# Assignment
In the entries below, find each line with the string "строительства" and copy it.

───

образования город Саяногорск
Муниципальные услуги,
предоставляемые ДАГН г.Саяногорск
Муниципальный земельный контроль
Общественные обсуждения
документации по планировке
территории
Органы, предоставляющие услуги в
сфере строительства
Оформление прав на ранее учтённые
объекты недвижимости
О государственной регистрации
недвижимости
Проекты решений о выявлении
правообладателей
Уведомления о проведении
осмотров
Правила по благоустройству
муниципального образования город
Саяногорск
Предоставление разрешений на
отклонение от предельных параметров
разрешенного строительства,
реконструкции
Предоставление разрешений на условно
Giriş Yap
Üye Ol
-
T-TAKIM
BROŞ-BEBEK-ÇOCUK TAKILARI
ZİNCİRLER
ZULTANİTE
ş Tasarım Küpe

───

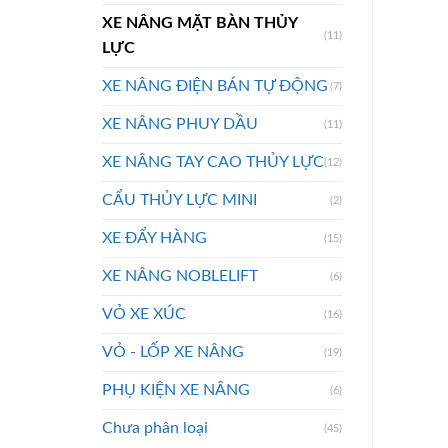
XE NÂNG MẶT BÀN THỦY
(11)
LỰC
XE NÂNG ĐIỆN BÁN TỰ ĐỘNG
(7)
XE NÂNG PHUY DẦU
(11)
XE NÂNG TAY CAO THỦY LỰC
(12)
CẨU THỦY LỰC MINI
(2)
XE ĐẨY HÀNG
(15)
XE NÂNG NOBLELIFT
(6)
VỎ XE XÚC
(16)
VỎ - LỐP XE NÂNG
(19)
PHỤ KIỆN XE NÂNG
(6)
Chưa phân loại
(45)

───

# Task result
сфере строительства
разрешенного строительства,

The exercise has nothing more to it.